O Canal do Suez foi um dos projetos de engenharia mais importantes do século XIX – uma obra gigantesca que levou quase 20 anos a ser concluída e que empregou cerca de 1,5 milhões de operários, deixando milhares deles mortos durante construção.
Quando foi inaugurado, as embarcações puderam finalmente passar do Mar Vermelho (entre a África e a Ásia) diretamente para o Mediterrâneo, economizando semanas de viagem. Foi uma revolução para o comércio mundial.
Desde então, a passagem pelo canal é considerada praticamente vital para negócios de todo o mundo. As transportadoras pagam milhares de bmlhões de dólares por ano à Autoridade do Canal do Suez, a empresa estatal egípcia que administra o acesso, para navegar por ali.
Por exemplo, o trajeto de um navio moderno de Singapura para Roterdão, na Holanda, pode ser reduzido em quase 3,5 mil milhas náuticas (6,48 mil quilómetros) se passar pelo canal, economizando tempo e dinheiro para os donos da embarcação.
No entanto, cada vez mais transportadoras estão a decidir evitar a rota que passa pelo Suez, optando por contornar o Cabo da Boa Esperança, no extremo sul da África – descoberto pelo navegador português Bartolomeu Dias em 1488 e usado como caminho preferencial pelos europeus para a Ásia desde o século XV até à inauguração do canal.
Segundo uma análise da SealIntel, de outubro a dezembro de 2015, mais de cem embarcações fizeram o trajeto mais longo.
Custos e “impostos”
“Acompanho a indústria de aluguer de embarcações há oito anos e é muito raro ver esse volume de tráfego no Cabo”, afirma Michelle Wiese Bockmann, da empresa de análise do setor petroleiro OPIS Tanker Tracker. Neste momento, a empresa monitoriza seis navios petroleiros que adotaram essa rota.
Segundo Bockmann, um dos principais fatores para a mudança é o preço baixo do petróleo. Quando o combustível que os próprios navios utilizam está muito barato, isto significa que as viagens marítimas deixam de ser tão caras como nos últimos anos.
Mas será que vale a pena fazer um percurso mais longo?
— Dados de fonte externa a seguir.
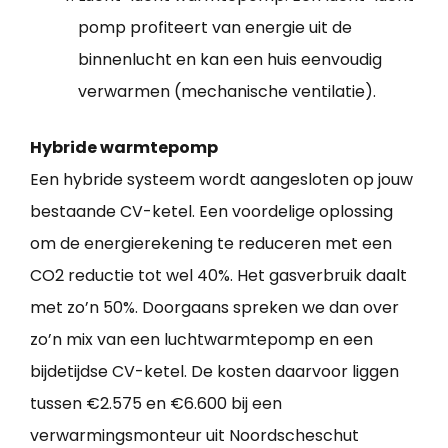
pomp profiteert van energie uit de
binnenlucht en kan een huis eenvoudig
verwarmen (mechanische ventilatie).
Hybride warmtepomp
Een hybride systeem wordt aangesloten op jouw
bestaande CV-ketel. Een voordelige oplossing
om de energierekening te reduceren met een
CO2 reductie tot wel 40%. Het gasverbruik daalt
met zo’n 50%. Doorgaans spreken we dan over
zo’n mix van een luchtwarmtepomp en een
bijdetijdse CV-ketel. De kosten daarvoor liggen
tussen €2.575 en €6.600 bij een
verwarmingsmonteur uit Noordscheschut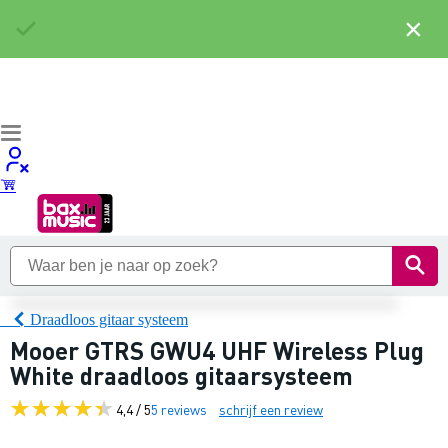
×
Draadloos gitaar systeem
Mooer GTRS GWU4 UHF Wireless Plug
White draadloos gitaarsysteem
4,4 / 5
5 reviews
schrijf een review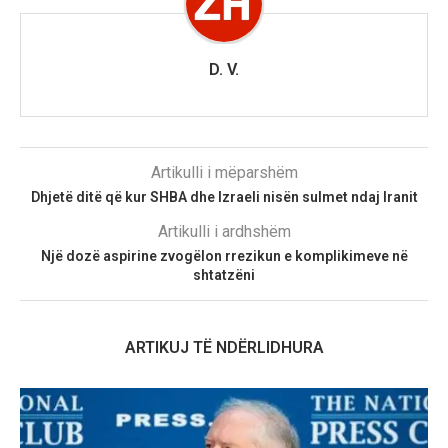
D. V.
Artikulli i mëparshëm
Dhjetë ditë që kur SHBA dhe Izraeli nisën sulmet ndaj Iranit
Artikulli i ardhshëm
Një dozë aspirine zvogëlon rrezikun e komplikimeve në
shtatzëni
ARTIKUJ TË NDËRLIDHURA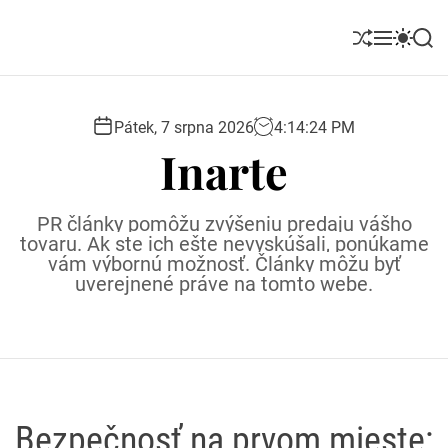
S
k
S
M
S
S
i
h
e
w
e
u
n
i
a
p
ff
u
t
r
t
l
c
c
Pátek, 7 srpna 2026
4
:
14
:
26
PM
o
e
h
h
Inarte
c
c
o
o
l
n
PR články pomôžu zvýšeniu predaju vášho
o
t
tovaru. Ak ste ich ešte nevyskúšali, ponúkame
r
e
vám výbornú možnosť. Články môžu byť
m
uverejnené práve na tomto webe.
o
n
d
t
e
Bezpečnosť na prvom mieste: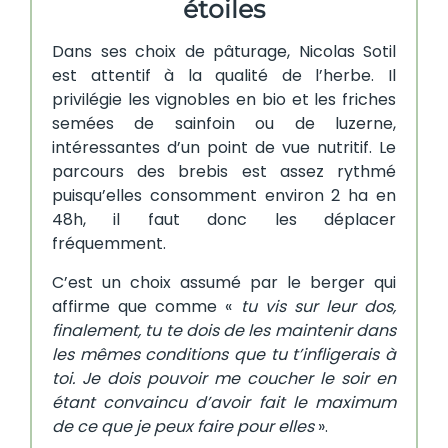
étoiles
Dans ses choix de pâturage, Nicolas Sotil
est attentif à la qualité de l’herbe. Il
privilégie les vignobles en bio et les friches
semées de sainfoin ou de luzerne,
intéressantes d’un point de vue nutritif. Le
parcours des brebis est assez rythmé
puisqu’elles consomment environ 2 ha en
48h, il faut donc les déplacer
fréquemment.
C’est un choix assumé par le berger qui
affirme que comme «
tu vis sur leur dos,
finalement, tu te dois de les maintenir dans
les mêmes conditions que tu t’infligerais à
toi. Je dois pouvoir me coucher le soir en
étant convaincu d’avoir fait le maximum
de ce que je peux faire pour elles
».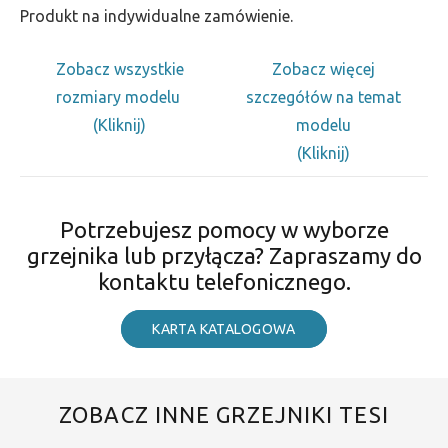
Produkt na indywidualne zamówienie.
Zobacz wszystkie
Zobacz więcej
rozmiary modelu
szczegółów na temat
(Kliknij)
modelu
(Kliknij)
Potrzebujesz pomocy w wyborze
grzejnika lub przyłącza? Zapraszamy do
kontaktu telefonicznego.
KARTA KATALOGOWA
ZOBACZ INNE GRZEJNIKI TESI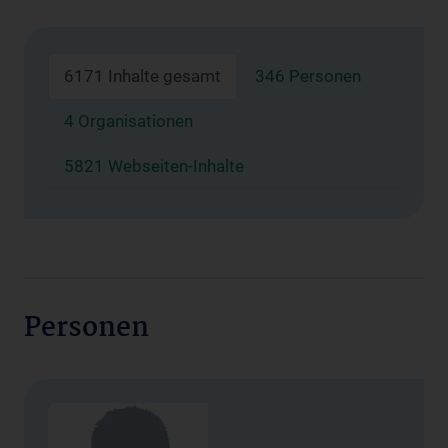
6171 Inhalte gesamt
346 Personen
4 Organisationen
5821 Webseiten-Inhalte
Personen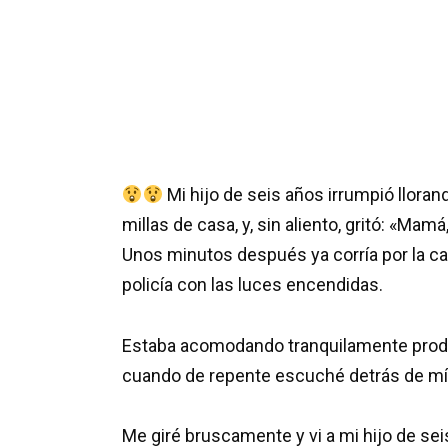
Mi hijo de seis años irrumpió llora
millas de casa, y, sin aliento, gritó: «M
Unos minutos después ya corría por la cal
policía con las luces encendidas.
Estaba acomodando tranquilamente product
cuando de repente escuché detrás de mí 
Me giré bruscamente y vi a mi hijo de sei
O conglomerado de transportes Maersk estima que um navio a viajar a 13,5 nós leva 11 dias a mais no seu trajeto pelo Cabo da Boa Esperança do que pelo Canal do Suez. No entanto, isto evita as altas taxas cobradas pelo uso do canal – cerca de 350 mil dólares por embarcação, segundo a empresa dinamarquesa.
Há ainda custos extra. Rose George, autora do livro “Deep Sea and Foreign Going”, sobre a indústria do transporte marítimo atual, conta que as embarcações que cruzam o Suez são obrigadas a transportar funcionários da administradora estatal durante a travessia, acrescentando que os navios também têm que pagar um “imposto” sobre cigarros.
A baixa do petróleo
Além desses pequenos incómodos, há também a complexa economia dos mercados de petróleo e de aluguer de embarcações.
Neste momento, as operadoras jogam com o que chamam de “contango”: cada vez mais o petróleo cru e os produtos refinados são mantidos em alto-mar ou em stock enquanto esperam que os preços voltem a subir.
Atualmente há um excesso de oferta de petróleo em todo o mundo. No entanto, apesar de termos mais do que precisamos, a procura da gasolina – um produto refinado – é bastante alta. “Essa situação provocou a volatilidade do mercado e é aí que as operadoras estão a fazer dinheiro”, afirma Bockmann.
“Uma das estratégias de comércio é não vender a carga e ganhar tempo”, descreve a analista, que conta ainda que alguns navios podem ficar ancorados offshore – uma situação conhecida como “stock flutuante” na qual simplesmente esperam que o mercado se torne mais favorável para desembarcar a mercadoria que carregam. “O stock flutuante atingiu um nível recorde em dezembro e praticamente ainda não caiu desde então”, afirma.
Por enquanto, parece que o jogo está a ser feito entre as transportadoras, que podem decidir permanecer mais tempo em alto mar, em alguns casos, ou adotar rotas mais longas – até mesmo adquirindo carga que não foi vendida em portos na Ásia, na África e na Europa, numa tentativa de encontrar o melhor comprador no melhor momento.
Por enquanto, alguns navios decidiram percorrer os milhares de quilómetros a mais à volta do Cabo da Boa Esperança, com a expectativa de que no fim da viagem eles faturem mais. Pode parecer estranho, mas no mundo do petróleo por vezes é melhor percorrer o caminho mais longo.